Il confine della normalità

Sia detto subito: dalla normalità siamo guariti tutti quanti per tempo. Siamo tutti unici ed eccezionali, nessun paradigma standard giustifica una vita.

Ciò però non deve tramutarsi in una forma di individualismo, in ambito educativo. Quando per esempio accade qualcosa, magari uno screzio, una difficoltà di rapporto, l’insegnante-educatore (in verità, dovrebbe valere anche per il genitore) in quel contesto si interessa di tutte le persone coinvolte, pur riconoscendo la specificità di ciascuna.

L’attenzione spesso esasperata delle famiglie, invece, finisce per imporre un eccesso di azione. La percezione di un ideale confine della normalità, inteso come vigile buon senso intorno alle situazioni educative, si sta pericolosamente, vertiginosamente abbassando.

A ogni minimo problema, il genitore si espone richiedendo un pronto intervento del docente. E non c’è bisogno della recente cronaca che parla di insegnanti sfregiati, malmenati, insultati, delegittimati in tutti i modi, per ricordare quanto alte siano le pretese di giustizia delle famiglie – in un’ottica appunto individualista, ovvero da lex talionis.

Qui le differenze generazionali si avvertono clamorosamente. Io dunque appartengo a quella fascia di persone che è cresciuto con frasi del genere: “Se la maestra ti ha dato una nota, io prima rincaro la dose, poi ti chiedo spiegazioni”; “Cerca di non litigare mai con nessuno, ma se hai problemi con qualche compagno, arrangiati, non chiedere a me di andarmi a confrontare con gli altri genitori sulle tue cavolate”; “Non alzare mai le mani su nessuno, ma se cominciano gli altri con te, vedi di essere tu quello che le abbassa per ultimo”.

Precetti del genere possono sembrare particolarmente duri, ma non stavano solo a significare che ciascuno ha la sua vita e che è bene tenere anche una certa linea di separazione; alla lunga, dietro a questa consegna di responsabilità, si leggeva anche il segno di fiducia nel fatto che ce la si poteva cavare.

Oggi invece basta qualche minima presa in giro, qualche spintarella, qualche litigio intorno alla palla, perché genitori e psicologi arrivino a chiedere interventi, perché il ragazzo risulta sottoposto a pressioni psicologiche eccessive. È la deriva maternalistica della nostra cultura, senza più padri.

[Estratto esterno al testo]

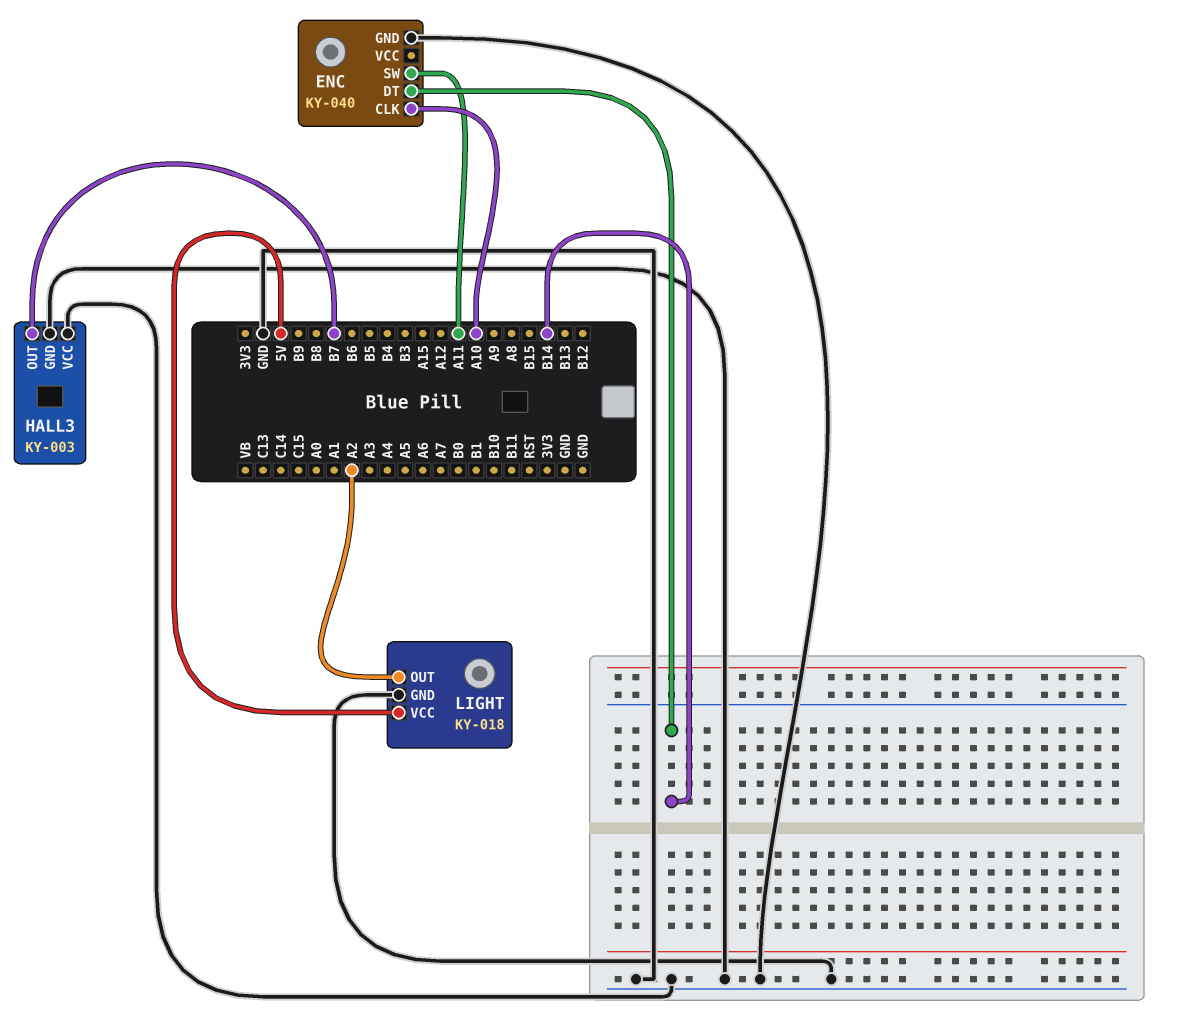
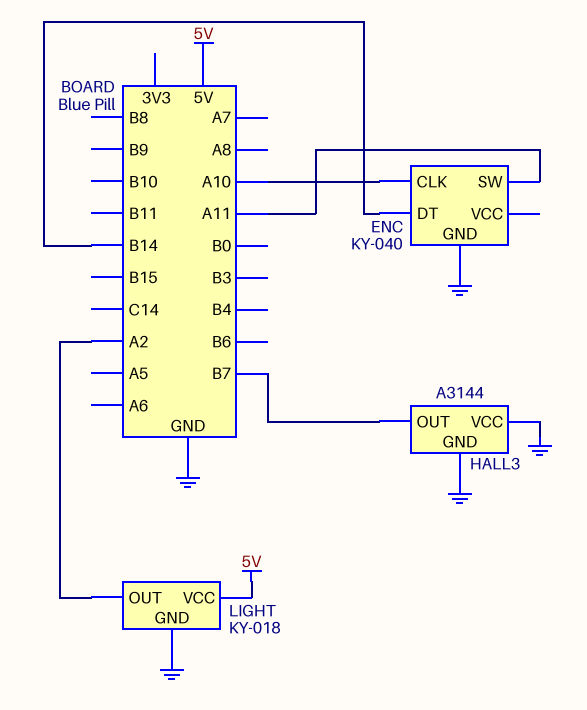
HALL3: KY-003 -> A3144

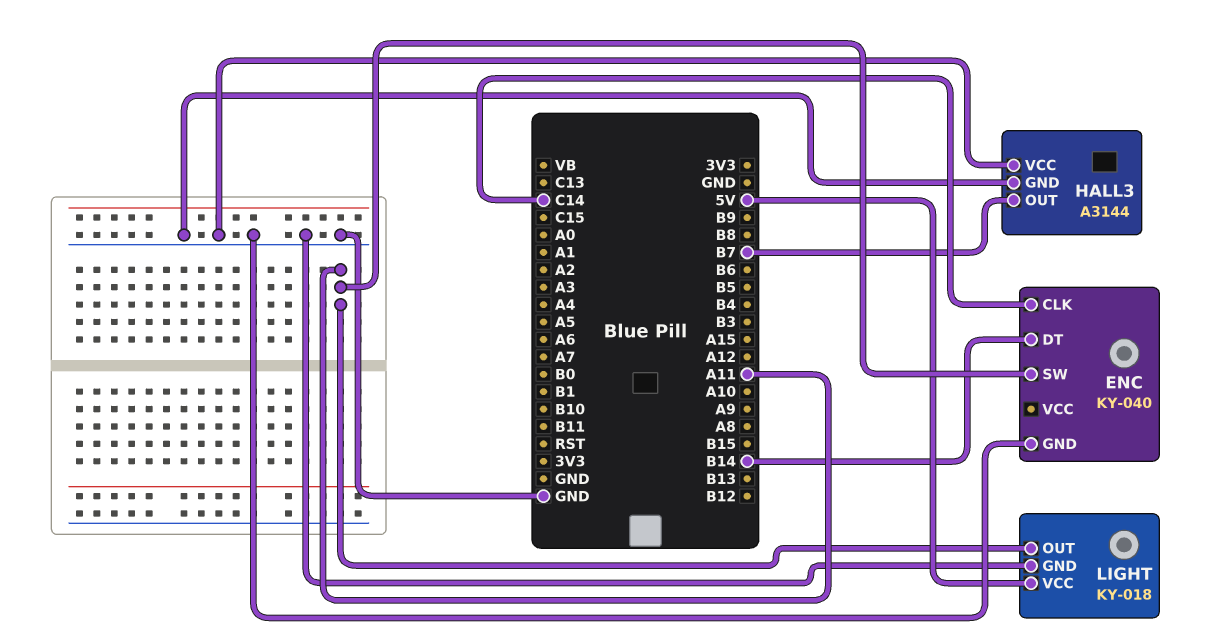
ENC pin CLK: A10 -> C14
LIGHT pin OUT: A2 -> A11

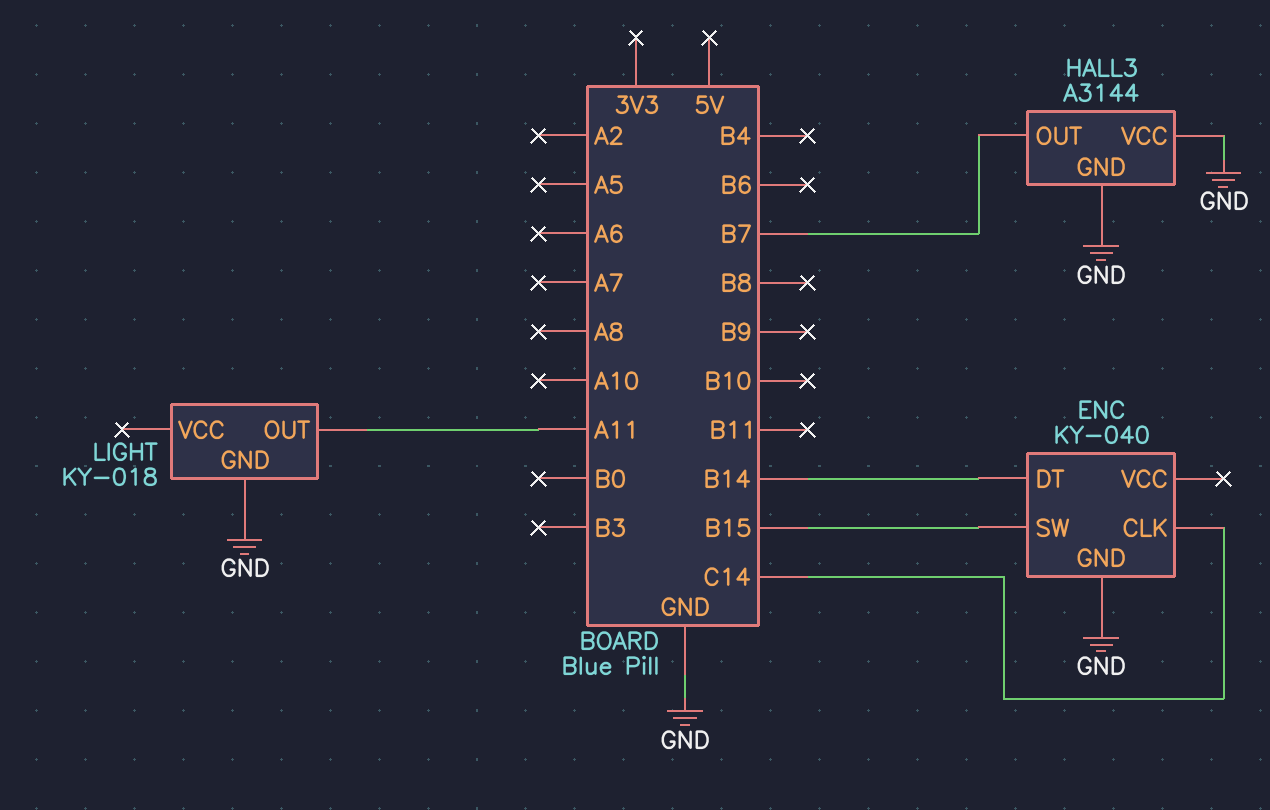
ENC pin SW: A11 -> B15
LIGHT pin VCC: 5V -> none

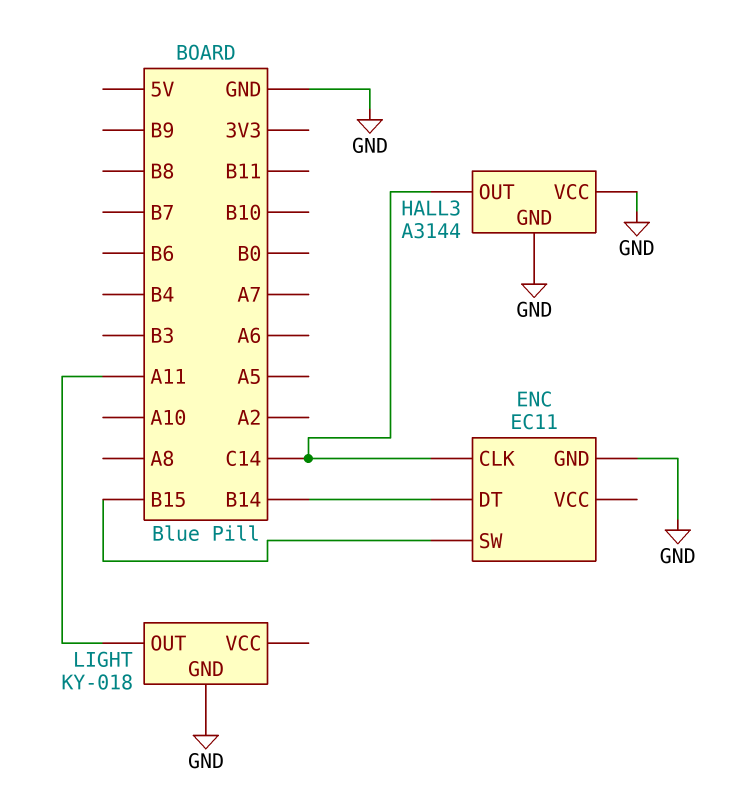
ENC: KY-040 -> EC11
HALL3 pin OUT: B7 -> C14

Il risultato è la fragilità psicologica estrema dei preadolescenti, che poi si tramuta nell’apatia, nella mancanza di rapporto e lotta durante l’adolescenza.

Non ricordo più in quale libro di psicologia ho letto questa storia. Agli inizi della propria carriera da psicologo, l’autore del libro ricordava di un problema piuttosto serio con un paziente che non riusciva a risolvere. Decise di affidarsi all’aiuto del proprio maestro. “Ho un problema…”, e gli spiegò per filo e per segno la faccenda. Il collega più esperto, dopo averlo ascoltato attentamente, sentenziò: “È proprio vero, hai un problema”, e piantò lì l’amico. Il quale, ovviamente, rimase interdetto e risentito dell’episodio, per molto tempo, ma alla fine si trovò ad ammettere che l’inizio della soluzione del problema era partita da lì, da quel riconoscimento, da quella consegna alla normalità dell’eccezionalità di ogni caso.